======== Passage provided

Bill C-30 was subsequently proclaimed in 1992 to end the Lieutenant Governor's Warrant system and to change the verdict of "not guilty by reason of insanity" to "not criminally responsible on account of mental disorder" (NCRMD). Review Boards were also created as legal bodies to oversee persons found to be NCRMD, as well as persons found unfit to stand trial (UST).

In 1999, the Supreme Court of Canada clarified when detention was warranted in the case of R. v. Winko. The Court found that detention was only warranted if the accused presented a significant threat to the public that is criminal in nature. If the person is not considered a threat, then an absolute discharge must be issued.

In 2005, further Criminal Code amendments were introduced with Bill C-10 following the Standing Committee on Justice and Human Rights' review of the mental disorder provisions of the Criminal Code. These amendments included a number of reforms, such as expanding the powers of Review Boards, allowing victim impact statements to be read by the victim at Review Board hearings, authorizing courts under certain conditions to order a stay of proceedings for accused deemed UST, and repealing unproclaimed provisions from the 1992 reforms (Department of Justice, News Release, May 19, 2005). This represented the last set of legislative amendments relating NCRMD and UST.

================
======== Input data

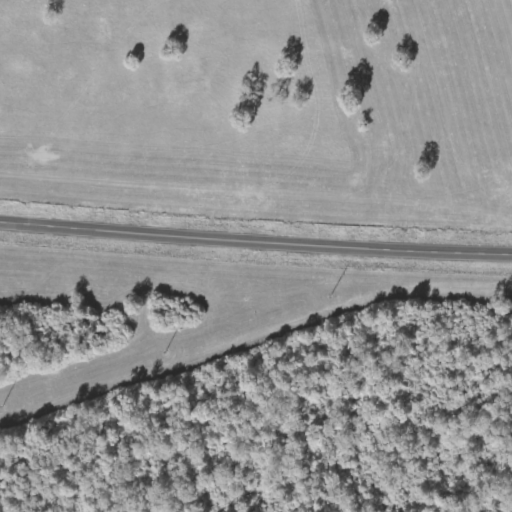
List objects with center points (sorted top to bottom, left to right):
road: (255, 240)
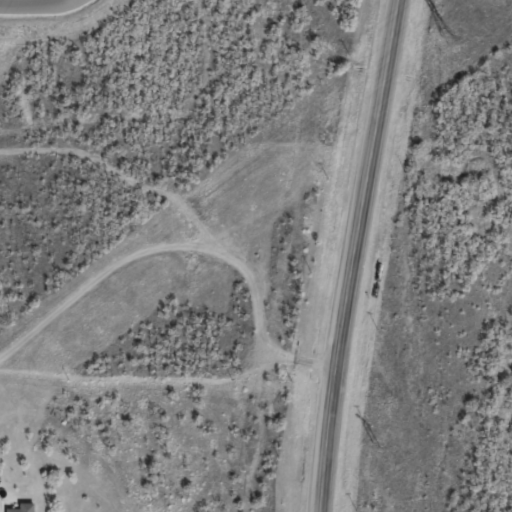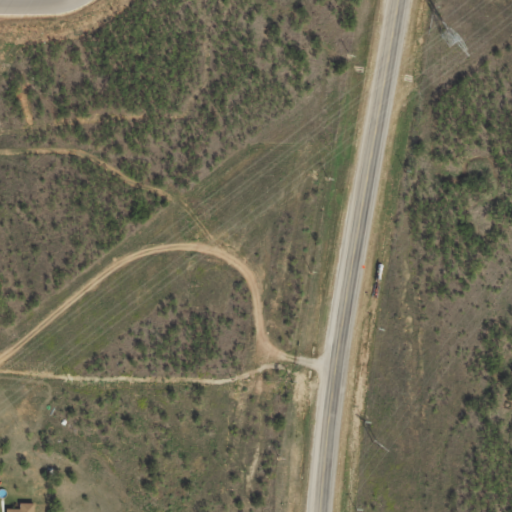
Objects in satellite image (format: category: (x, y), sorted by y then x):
road: (37, 7)
power tower: (446, 38)
road: (354, 255)
power tower: (375, 444)
building: (24, 511)
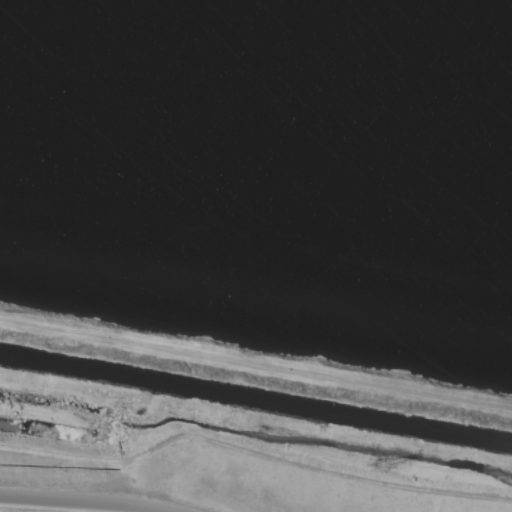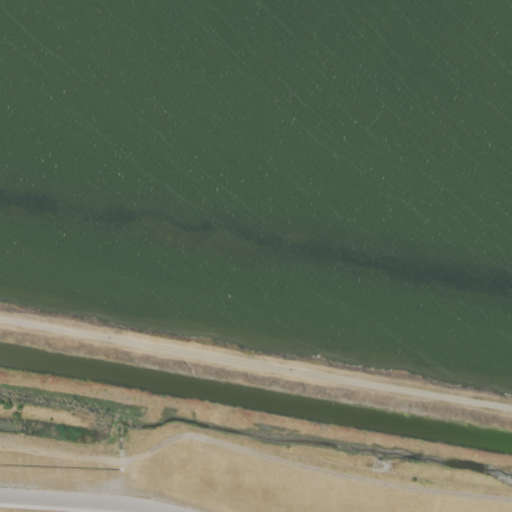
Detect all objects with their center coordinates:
road: (255, 366)
power tower: (378, 469)
landfill: (222, 480)
road: (86, 500)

================

— Problem A —
List the reforms that the passage on Canadian mental disorder law says the 2005 Bill C-10 amendments included.
— Problem B —
Continue the passage on Canadian mental disorder law from its last sentence.

— Written response A —
- Expanding the powers of Review Boards
- Allowing victim impact statements to be read by the victim at Review Board hearings
- Authorizing courts, under certain conditions, to order a stay of proceedings for accused deemed UST
- Repealing unproclaimed provisions from the 1992 reforms

— Written response B —
Definitional issues

Defining what constitutes mental illness is a significant challenge. Substantial variation exists on which behaviours and conditions should fall under the umbrella of mental illness, depending on the disciplines and mandates of the respective organizations or agencies. This is especially true within the criminal justice system.

Although no consistent definition exists across police services, the Canadian National Committee for Police/Mental Health Liaison (CNCPMHL), a subcommittee of the Canadian Association of Chiefs of Police, takes a broad view of mental illness. According to this group, individuals suffering from mental illness "refer to individuals who are out of touch with reality and who may need help to keep themselves or others safe" (CNCPMHL, Accessed June 16, 2008). Since the police are often the first responders to situations involving individuals with mental illness and must react to situations, their own observations as well as observations and information from family, friends and neighbours are often used, rather than official psychiatric assessments or diagnosis. Policing decisions, however, must be in keeping with the Criminal Code and the relevant provincial/territorial mental health acts.

At the court level, non-specialized criminal courts rely on the provisions within the Criminal Codeof Canada relating to fitness to stand trial and not criminally responsible on account of mental disorder (NCRMD), which view mental disorder as a "disease of the mind". An offender is declared unfit to stand trial when it is determined by the court that he or she is:

unable on account of mental disorder to conduct a defence at any stage of proceedings before a verdict is rendered or to instruct counsel to do so, and, in particular, unable on account of mental disorder to (a) understand the nature or object of the proceedings, (b) understand the possible consequences of the proceedings, or (c) communicate with counsel. (Criminal Code, Section 2)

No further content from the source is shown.